Sue Scheff: Following the Rules by Lisa Medoff


By Lisa Medoff


Nina posted some questions about her 10-year-old daughter lying about eating and drinking in the bedroom and watching TV with the door closed. Nina wants to how she can tell if her daughter is deliberately lying or simply forgetful, as her daughter was a micro-preemie, and Nina is worried that her premature birth has affected her behavior and memory.

Nina is also wondering about the best way to encourage her daughter to tell the truth about her behavior. Her husband feels that their daughter plays both of her parents against each other, and he punishes her by saying that he is not going to take her anywhere for the summer; she won’t be allowed to go bike riding or have other interesting adventures. Nina wants to know if these are apt punishments for her daughter’s behavior.


Unfortunately for parents, there is no absolute, surefire way to determine if your child is deliberately lying or has simply forgotten the rules. Therefore, instead of spending your time trying to figure out if your daughter is lying, shift your focus to trying to help her remember the rules.

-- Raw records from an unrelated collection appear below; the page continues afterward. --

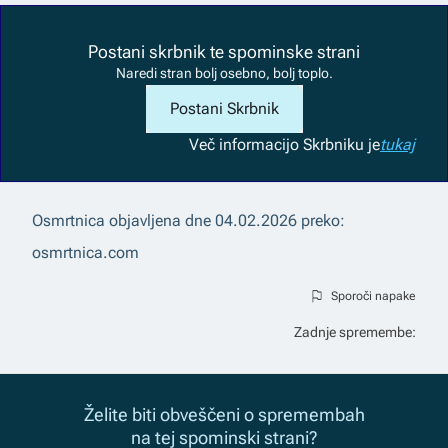
Postani skrbnik te spominske strani
Naredi stran bolj osebno, bolj toplo.
Postani Skrbnik
Več informacij
o Skrbniku je
tukaj
Osmrtnica objavljena dne
04.02.2026
preko:
osmrtnica.com
Sporoči napake
Zadnje spremembe:
Želite biti obveščeni o spremembah
na tej spominski strani?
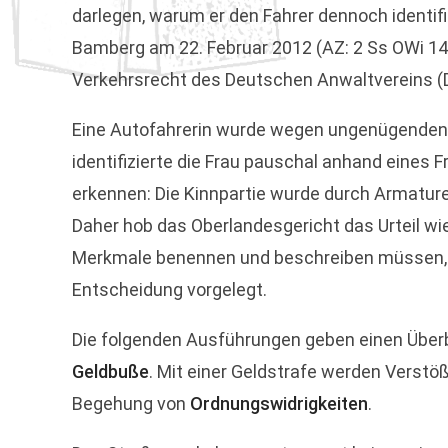
darlegen, warum er den Fahrer dennoch identifi
Bamberg am 22. Februar 2012 (AZ: 2 Ss OWi 14
Verkehrsrecht des Deutschen Anwaltvereins (D
Eine Autofahrerin wurde wegen ungenügenden S
identifizierte die Frau pauschal anhand eines
erkennen: Die Kinnpartie wurde durch Armature
Daher hob das Oberlandesgericht das Urteil wi
Merkmale benennen und beschreiben müssen, di
Entscheidung vorgelegt.
Die folgenden Ausführungen geben einen Überb
Geldbuße
. Mit einer Geldstrafe werden Verstö
Begehung von
Ordnungswidrigkeiten
.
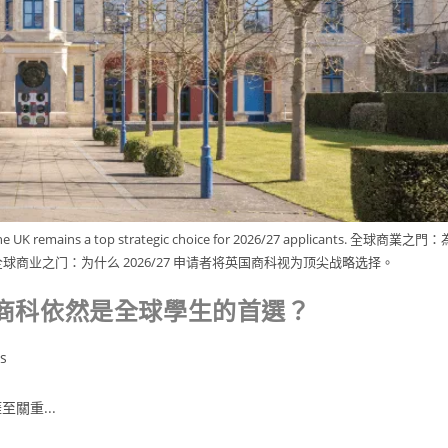
the UK remains a top strategic choice for 2026/27 applicants. 全球商業之門：
 全球商业之门：为什么 2026/27 申请者将英国商科视为顶尖战略选择。
英國商科依然是全球學生的首選？
s
關重...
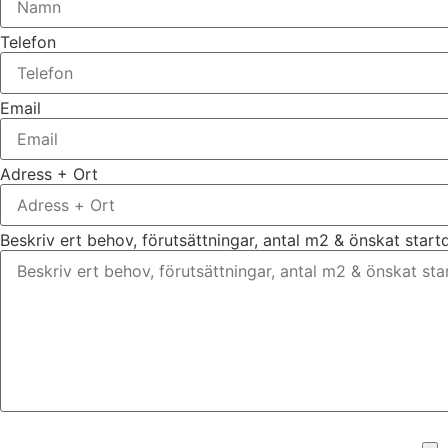
Telefon
Email
Adress + Ort
Beskriv ert behov, förutsättningar, antal m2 & önskat star
Bifoga gärna eventuella dokument, bilder eller ritningar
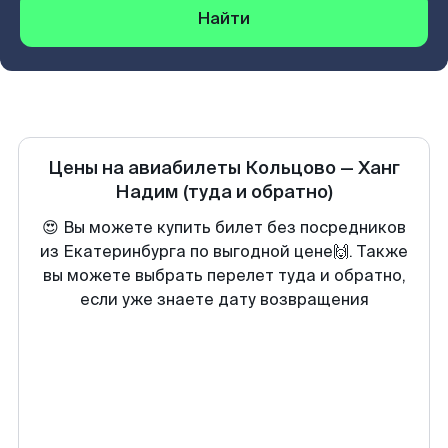
Найти
Цены на авиабилеты
Кольцово
—
Ханг
Надим
(туда и обратно)
😍 Вы можете купить билет без посредников
из Екатеринбурга по выгодной цене🙌. Также
вы можете выбрать перелет туда и обратно,
если уже знаете дату возвращения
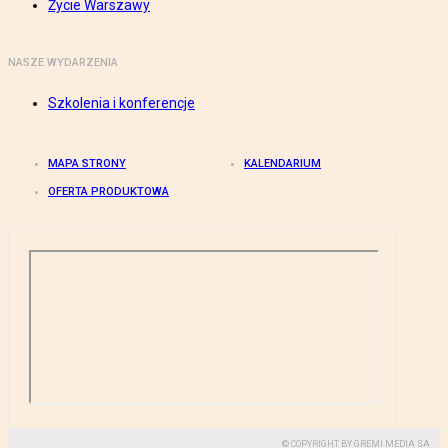
Życie Warszawy
NASZE WYDARZENIA
Szkolenia i konferencje
MAPA STRONY
KALENDARIUM
OFERTA PRODUKTOWA
© COPYRIGHT BY GREMI MEDIA SA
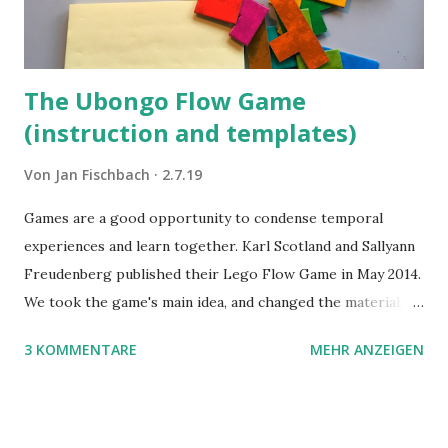
The Ubongo Flow Game
(instruction and templates)
Von
Jan Fischbach
2.7.19
Games are a good opportunity to condense temporal
experiences and learn together. Karl Scotland and Sallyann
Freudenberg published their Lego Flow Game in May 2014.
We took the game's main idea, and changed the material.
Instead of Legos we use the material of Gregorz
3 KOMMENTARE
MEHR ANZEIGEN
Rejchtman's Ubongo Game. These are the instructions of
the Ubongo Flow Game.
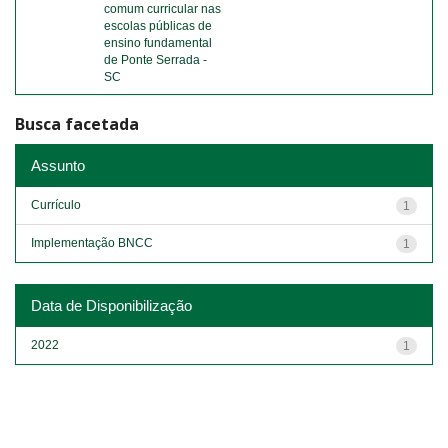
comum curricular nas
escolas públicas de
ensino fundamental
de Ponte Serrada -
SC
Busca facetada
Assunto
Currículo
1
Implementação BNCC
1
Data de Disponibilização
2022
1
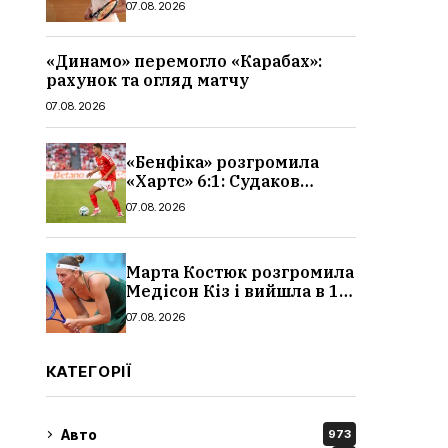
07.08.2026
«Динамо» перемогло «Карабах»:
рахунок та огляд матчу
07.08.2026
«Бенфіка» розгромила
«Хартс» 6:1: Судаков
відзначився асистом,
07.08.2026
огляд матчу і рахунок
Марта Костюк розгромила
Медісон Кіз і вийшла в 1/8
фіналу Торонто: результат
07.08.2026
КАТЕГОРІЇ
Авто
973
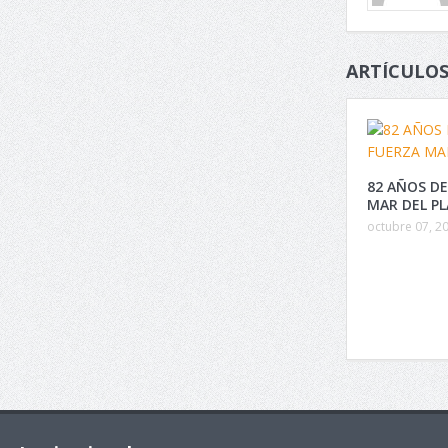
ARTÍCULOS
82 AÑOS DE
MAR DEL P
octubre 07, 2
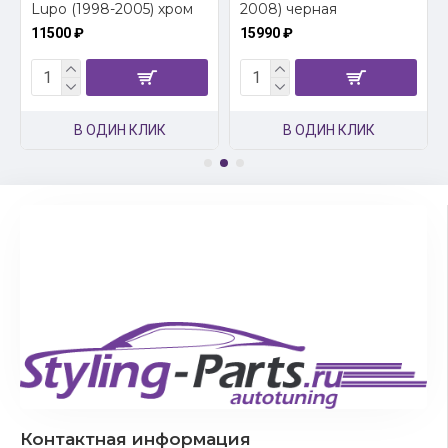
Lupo (1998-2005) хром
2008) черная
11500 ₽
15990 ₽
В ОДИН КЛИК
В ОДИН КЛИК
Контактная информация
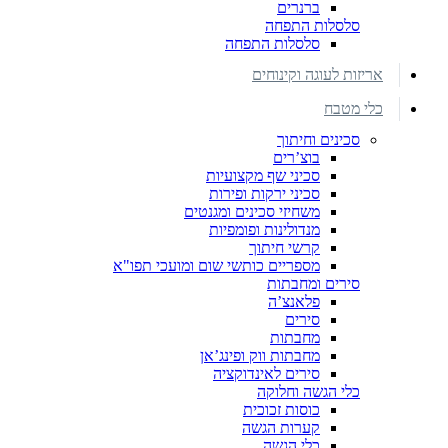
ברנרים
סלסלות התפחה
סלסלות התפחה
אריזות לעוגה וקינוחים
כלי מטבח
סכינים וחיתוך
בוצ’רים
סכיני שף מקצועיות
סכיני ירקות ופירות
משחיזי סכינים ומגנטים
מנדולינות ופומפיות
קרשי חיתוך
מספריים כותשי שום ומועכי תפו"א
סירים ומחבתות
פלאנצ’ה
סירים
מחבתות
מחבתות ווק ופינג’אן
סירים לאינדוקציה
כלי הגשה וחלוקה
כוסות זכוכית
קערות הגשה
כלי הגשה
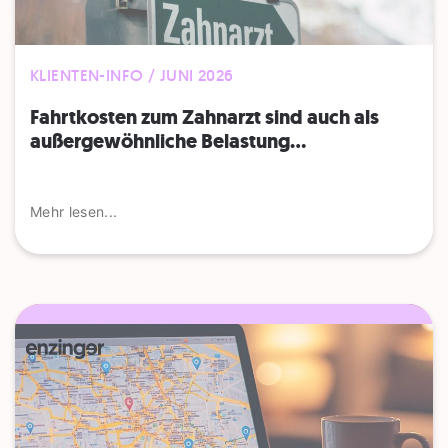
KLIENTEN-INFO / JUNI 2026
Fahrtkosten zum Zahnarzt sind auch als
außergewöhnliche Belastung...
Mehr lesen...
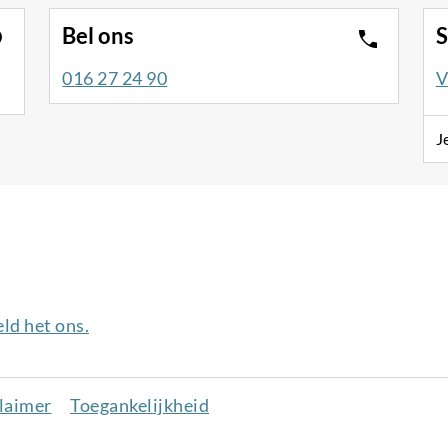
Bel ons
S
016 27 24 90
V
J
ld het ons.
laimer
Toegankelijkheid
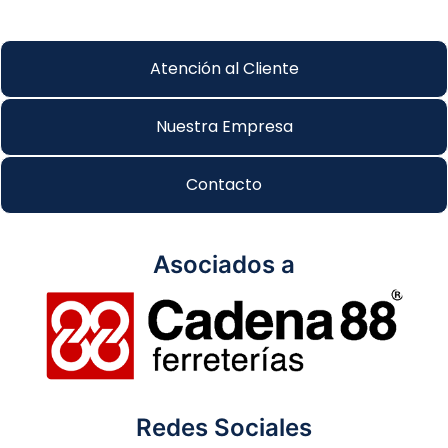
Atención al Cliente
Nuestra Empresa
Contacto
Asociados a
Redes Sociales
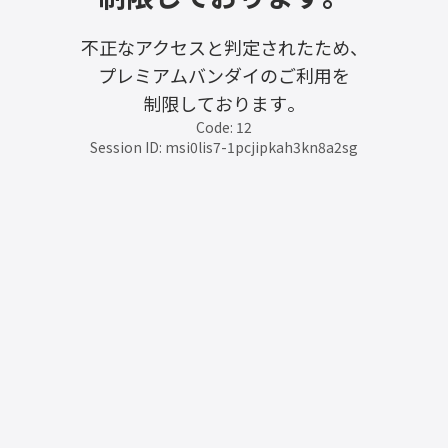
不正なアクセスと判定されたため、
プレミアムバンダイのご利用を
制限しております。
Code: 12
Session ID: msi0lis7-1pcjipkah3kn8a2sg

Tell your daughter, “I can see that it has been hard for you to remember our rules about not eating in the bedroom and watching TV with the door closed. Let’s see if we can figure out a way to help you remember.”

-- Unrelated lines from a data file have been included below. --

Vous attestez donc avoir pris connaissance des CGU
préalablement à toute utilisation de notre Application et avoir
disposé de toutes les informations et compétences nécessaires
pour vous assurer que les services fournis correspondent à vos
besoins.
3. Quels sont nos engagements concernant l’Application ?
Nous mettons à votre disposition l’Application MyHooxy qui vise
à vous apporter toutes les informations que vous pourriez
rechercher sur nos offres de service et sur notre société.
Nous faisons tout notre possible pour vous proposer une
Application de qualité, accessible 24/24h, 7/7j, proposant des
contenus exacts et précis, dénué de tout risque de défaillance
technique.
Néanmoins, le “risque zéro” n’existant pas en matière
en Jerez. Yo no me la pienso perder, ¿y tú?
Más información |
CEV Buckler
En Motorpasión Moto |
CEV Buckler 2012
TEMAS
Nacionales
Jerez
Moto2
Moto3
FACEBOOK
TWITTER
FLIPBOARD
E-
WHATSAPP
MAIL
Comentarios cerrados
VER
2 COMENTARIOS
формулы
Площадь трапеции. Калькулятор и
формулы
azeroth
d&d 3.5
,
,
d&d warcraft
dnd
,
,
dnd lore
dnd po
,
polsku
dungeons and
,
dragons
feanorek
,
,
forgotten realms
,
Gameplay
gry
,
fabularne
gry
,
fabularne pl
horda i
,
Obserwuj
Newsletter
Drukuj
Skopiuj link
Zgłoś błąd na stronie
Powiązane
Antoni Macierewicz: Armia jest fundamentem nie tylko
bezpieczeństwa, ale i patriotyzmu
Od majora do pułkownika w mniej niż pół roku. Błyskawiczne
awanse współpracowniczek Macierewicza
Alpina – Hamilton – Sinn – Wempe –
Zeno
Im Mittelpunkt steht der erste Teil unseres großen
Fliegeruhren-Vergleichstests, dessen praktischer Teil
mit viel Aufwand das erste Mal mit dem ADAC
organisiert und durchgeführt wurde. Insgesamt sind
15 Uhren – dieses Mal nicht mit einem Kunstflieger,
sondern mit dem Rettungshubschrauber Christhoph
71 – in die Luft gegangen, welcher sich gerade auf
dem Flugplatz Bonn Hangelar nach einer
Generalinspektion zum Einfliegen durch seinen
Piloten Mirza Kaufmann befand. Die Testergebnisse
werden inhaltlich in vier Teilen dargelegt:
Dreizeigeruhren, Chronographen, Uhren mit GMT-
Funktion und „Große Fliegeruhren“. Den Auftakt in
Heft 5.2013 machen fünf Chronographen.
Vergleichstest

Try different ways to help her with her memory, such as having her write sticky notes with the rules and posting them near the TV, or making poster collages with pictures of food that is crossed out.

Any extra practice with memory tricks will be helpful for children who have experienced developmental difficulties.

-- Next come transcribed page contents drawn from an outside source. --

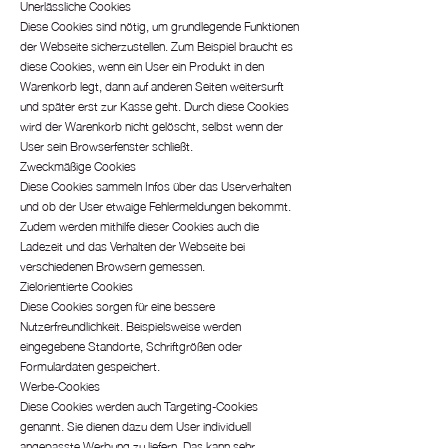
Unerlässliche Cookies
Diese Cookies sind nötig, um grundlegende Funktionen
der Webseite sicherzustellen. Zum Beispiel braucht es
diese Cookies, wenn ein User ein Produkt in den
Warenkorb legt, dann auf anderen Seiten weitersurft
und später erst zur Kasse geht. Durch diese Cookies
wird der Warenkorb nicht gelöscht, selbst wenn der
User sein Browserfenster schließt.
Zweckmäßige Cookies
Diese Cookies sammeln Infos über das Userverhalten
und ob der User etwaige Fehlermeldungen bekommt.
Zudem werden mithilfe dieser Cookies auch die
Ladezeit und das Verhalten der Webseite bei
verschiedenen Browsern gemessen.
Zielorientierte Cookies
Diese Cookies sorgen für eine bessere
Nutzerfreundlichkeit. Beispielsweise werden
eingegebene Standorte, Schriftgrößen oder
Formulardaten gespeichert.
Werbe-Cookies
Diese Cookies werden auch Targeting-Cookies
genannt. Sie dienen dazu dem User individuell
angepasste Werbung zu liefern. Das kann sehr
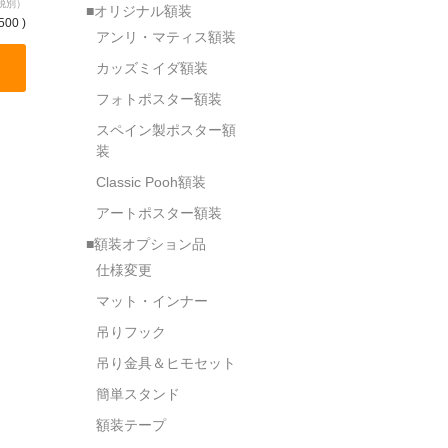
税別）
■オリジナル額装
500 )
アンリ・マティス額装
カッズミイダ額装
フォトポスター額装
スペイン製ポスター額
装
Classic Pooh額装
アートポスター額装
■額装オプション品
仕様変更
マット・インナー
吊りフック
吊り金具＆ヒモセット
簡単スタンド
額装テープ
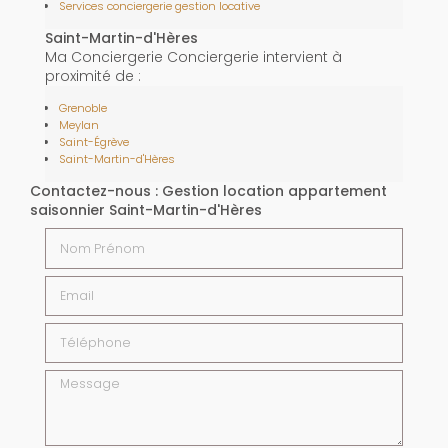
Services conciergerie gestion locative
Saint-Martin-d'Hères
Ma Conciergerie Conciergerie intervient à
proximité de :
Grenoble
Meylan
Saint-Égrève
Saint-Martin-d'Hères
Contactez-nous : Gestion location appartement
saisonnier Saint-Martin-d'Hères
Nom Prénom
Email
Téléphone
Message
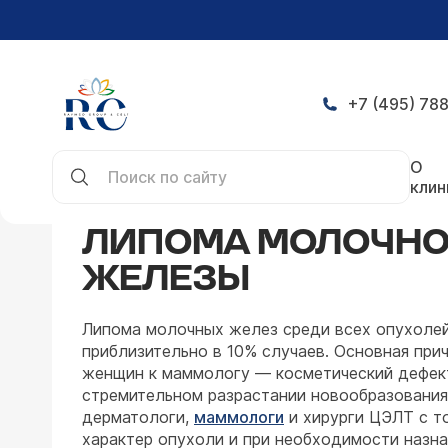
+7 (495) 788
Главная
Заболевания
Маммология
Липома 
О
клин
ЛИПОМА МОЛОЧН
ЖЕЛЕЗЫ
Липома молочных желез среди всех опухолей
приблизительно в 10% случаев. Основная при
женщин к маммологу — косметический дефект
стремительном разрастании новообразования
дерматологи,
маммологи
и хирурги ЦЭЛТ с т
характер опухоли и при необходимости назн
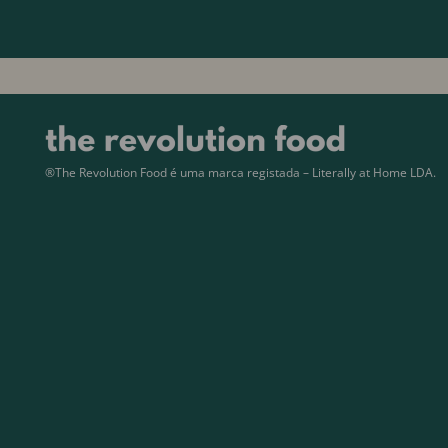
®The Revolution Food é uma marca registada – Literally at Home LDA.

Tell her that even though it may be hard for her to remember, she will still need to learn the consequences for breaking the rules.
Discuss what those consequences will be and follow through on them every time. She needs to see that the end result is the same, whether she lies or forgets, and you won’t have to waste time or energy trying to figure out if she is lying.

Be on the lookout for times when she does remember the rules. Give lots of positive attention, such as saying, “I noticed that you finished your snack in the kitchen before you went in to watch television. You must feel good about remembering to follow the rules. I’m really proud of you.”

Make a behavior chart to keep track of days where she was able to follow the rules.
Think of rewards that she can earn after a week or a month of good days.

In terms of the consequences, discipline works better if it is specific, immediate, is appropriate for the situation, and allows the child to make up for breaking the rules.
For example, a consequence of eating where she is not supposed to could be having to clean and vacuum the area.